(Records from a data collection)

+---+

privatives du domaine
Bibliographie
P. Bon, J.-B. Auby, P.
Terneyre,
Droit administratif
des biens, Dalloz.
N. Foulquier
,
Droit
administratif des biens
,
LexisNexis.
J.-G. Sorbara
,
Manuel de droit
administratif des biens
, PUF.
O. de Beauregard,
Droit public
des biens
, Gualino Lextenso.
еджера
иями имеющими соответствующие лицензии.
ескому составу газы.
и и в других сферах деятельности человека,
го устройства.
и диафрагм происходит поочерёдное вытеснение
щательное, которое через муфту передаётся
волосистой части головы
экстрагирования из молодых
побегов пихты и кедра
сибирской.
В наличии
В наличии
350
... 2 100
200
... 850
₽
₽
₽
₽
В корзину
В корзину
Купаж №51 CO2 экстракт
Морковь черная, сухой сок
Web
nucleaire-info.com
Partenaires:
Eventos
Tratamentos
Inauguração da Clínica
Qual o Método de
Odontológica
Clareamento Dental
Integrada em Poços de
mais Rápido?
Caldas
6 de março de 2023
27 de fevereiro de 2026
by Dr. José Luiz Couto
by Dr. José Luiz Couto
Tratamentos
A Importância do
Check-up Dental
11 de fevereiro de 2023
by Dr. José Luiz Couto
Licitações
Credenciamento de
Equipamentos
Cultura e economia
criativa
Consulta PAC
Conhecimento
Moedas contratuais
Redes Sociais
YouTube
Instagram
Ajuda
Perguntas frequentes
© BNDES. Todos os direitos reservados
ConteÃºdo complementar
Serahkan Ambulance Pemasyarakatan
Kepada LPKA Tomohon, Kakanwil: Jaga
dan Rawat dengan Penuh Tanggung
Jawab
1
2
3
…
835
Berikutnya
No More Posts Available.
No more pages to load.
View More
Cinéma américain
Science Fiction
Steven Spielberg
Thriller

+---+

Gather every line from the entries above where the word "fevereiro" appears, and copy them.

Solution:
27 de fevereiro de 2026
11 de fevereiro de 2023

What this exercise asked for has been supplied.